Extracting non-consecutive but related items from an array.

blackadder has asked for the wisdom of the Perl Monks concerning the following question:

Hi Guys;

I have data like this;

server_A, Perl, UK
server_A, Word, UK
server_A, Outlook, UK
server_A, Excel, UK
server_B, Reuters, NL
server_B, TradeXL, NL
server_B, Thompsons, NL
server_B, Bloomberg, NL
server_B, Tibco, NL
server_c, BasketLink, USA
server_c, Evolution, USA
server_c, Lotus, USA
server_c, TIB, USA
server_A, Python, UK
[download]

And I need to produce this output;

server_A
         Perl  UK
         Word  UK
         Outlook  UK
         Excel  UK 
         Python  UK

server_B
         Reuters  NL
         TradeXL  NL
         Thompsons  NL
         Bloomberg  NL
         Tibco  NL

server_c
         BasketLink  USA
         Evolution  USA
         Lotus  USA
         TIB  USA
[download]

So, I wrote this code;

#! c:/perl/bin/perl.exe
use strict;
open (LST,"c:/work/test_data.lst") || die "\n$!\n";
chomp (my @data_array = <LST>);
my $snap_shot;
my %seen;
my @cleaned_data;
foreach my $data ( @data_array)
{
    my $rec;
    my ($server, @info) = split (/,/,$data);
    if (! $seen{$server})
    {
        $rec->{Server_Name} = $server;
        print "$server\n";
        $seen{$server}++;
        print "\t@info\n";
        @{$rec->{Apps_Info}} = @info;        
    }
    else
    {
        print "\t@info\n";
        @{$rec->{Apps_Info}} = @info;
    }    
    push (@cleaned_data, $rec);
}
[download]

Basically I need help with the logic of the script. It works fine if all entries relating to one item are repeated consecutively. However if entries were not listed consecutively, then this script will not produce the required output. I suppose the easy way around it is to sort the list alphabetically first and then run the script. The way I thought of doing it is by storing and indexing server names in an array then looping through the array and the list to pluck out the related item, this approach was taking ages and involved a lot of coding. So I just wondered how would you or could this be achieved easier and faster but from within the code?

Thanks

Blackadder

Comment on Extracting non-consecutive but related items from an array. Select or Download Code

Replies are listed 'Best First'.

Re: Extracting non-consecutive but related items from an array.
by robartes (Priest) on Jun 15, 2005 at 08:55 UTC

This is just the thing hashes exist for:

#Untested
use strict;
my %data;
#assume file is opened as <INPUT>
while (<INPUT>) {
  chomp;
  my ($server,@apps_info)=split /,/;
  push @{$data{$server}}, \@apps_info;
}
foreach my $server ( keys %data ) {
  print "$server\n\t";
  for ( @{$data{$server}} ) {
    print join " ", split /,/;
    print "\n\t";
  } 
}
[download]

Basically, pull all of the data into a hash with the server name as keys.

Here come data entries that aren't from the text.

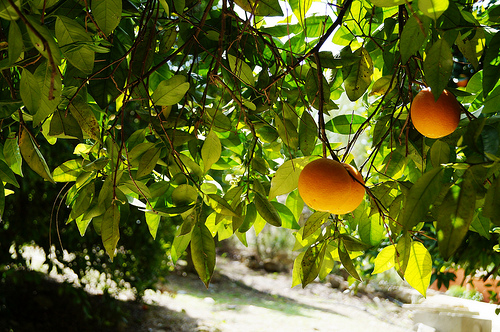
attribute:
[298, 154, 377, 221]
orange — round, hanging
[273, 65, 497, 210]
oranges — hanging, orange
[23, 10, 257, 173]
leaves — green, dark green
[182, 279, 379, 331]
road — brown, dirty, of dirt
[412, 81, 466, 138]
orange — hanging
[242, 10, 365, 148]
branch — brown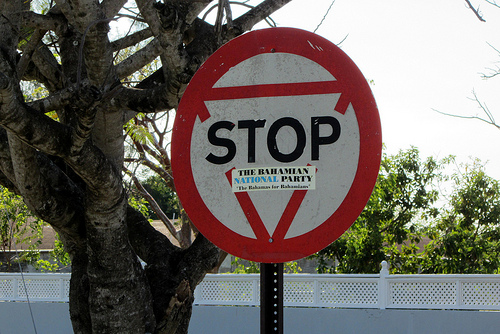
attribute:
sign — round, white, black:
[164, 25, 390, 268]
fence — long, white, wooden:
[1, 270, 500, 315]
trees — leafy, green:
[0, 0, 499, 275]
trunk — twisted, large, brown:
[1, 1, 353, 332]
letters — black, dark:
[203, 114, 343, 164]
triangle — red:
[195, 82, 360, 239]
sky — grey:
[18, 0, 499, 235]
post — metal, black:
[257, 261, 286, 333]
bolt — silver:
[268, 236, 276, 246]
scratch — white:
[305, 38, 326, 54]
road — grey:
[2, 302, 499, 334]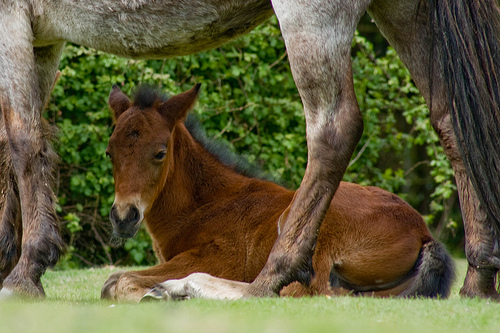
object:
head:
[105, 80, 203, 239]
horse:
[0, 0, 499, 303]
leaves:
[242, 106, 254, 116]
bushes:
[47, 12, 465, 271]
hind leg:
[176, 205, 362, 298]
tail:
[422, 0, 498, 237]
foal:
[100, 83, 456, 301]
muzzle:
[108, 205, 143, 239]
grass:
[0, 258, 499, 332]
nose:
[108, 205, 140, 222]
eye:
[153, 148, 170, 163]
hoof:
[0, 268, 47, 300]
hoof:
[245, 263, 308, 298]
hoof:
[459, 265, 498, 298]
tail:
[402, 238, 456, 298]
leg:
[0, 115, 20, 277]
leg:
[267, 0, 370, 282]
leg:
[362, 0, 498, 275]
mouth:
[108, 226, 142, 238]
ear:
[159, 82, 201, 122]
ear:
[108, 82, 128, 120]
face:
[106, 119, 173, 229]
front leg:
[0, 4, 57, 279]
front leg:
[114, 248, 213, 301]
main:
[133, 78, 273, 184]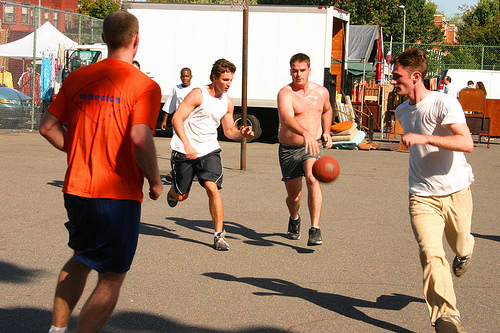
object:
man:
[163, 55, 254, 254]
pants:
[404, 182, 479, 332]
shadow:
[201, 271, 437, 333]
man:
[33, 8, 171, 333]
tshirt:
[386, 95, 478, 200]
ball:
[310, 155, 343, 183]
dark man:
[161, 66, 203, 182]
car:
[0, 80, 39, 130]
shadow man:
[158, 212, 325, 257]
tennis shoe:
[208, 227, 232, 252]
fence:
[0, 0, 106, 132]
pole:
[235, 0, 252, 171]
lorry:
[51, 0, 358, 147]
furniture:
[457, 86, 500, 148]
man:
[382, 40, 487, 332]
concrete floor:
[0, 127, 500, 333]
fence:
[384, 40, 500, 76]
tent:
[0, 18, 87, 61]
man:
[275, 52, 336, 251]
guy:
[379, 43, 488, 333]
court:
[1, 130, 500, 333]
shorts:
[276, 137, 324, 182]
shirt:
[160, 84, 202, 116]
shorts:
[168, 148, 225, 204]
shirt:
[45, 57, 158, 201]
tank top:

Update: Updated as per Tomtom's remark

CU
Robartes-

[reply]
[d/l]

Re^2: Extracting non-consecutive but related items from an array.

by Tomtom (Scribe) on Jun 15, 2005 at 08:59 UTC

Isn't it supposed to be $server instead of $_ ?

[reply]

Re^3: Extracting non-consecutive but related items from an array.

by robartes (Priest) on Jun 15, 2005 at 09:18 UTC

Isn't it supposed to be $server instead of $_ ?

Yup - that's why it says #Untested :). Thanks!

CU
Robartes-

[reply]

Re^3: Extracting non-consecutive but related items from an array.

by blackadder (Hermit) on Jun 15, 2005 at 09:29 UTC

print
    $_,
    $/,
    map { "\t@$_$/"} @{$clean_data{$_}}
    for
        sort
            keys %clean_data;
[download]

Blackadder

[reply]
[d/l]

Re^4: Extracting non-consecutive but related items from an array.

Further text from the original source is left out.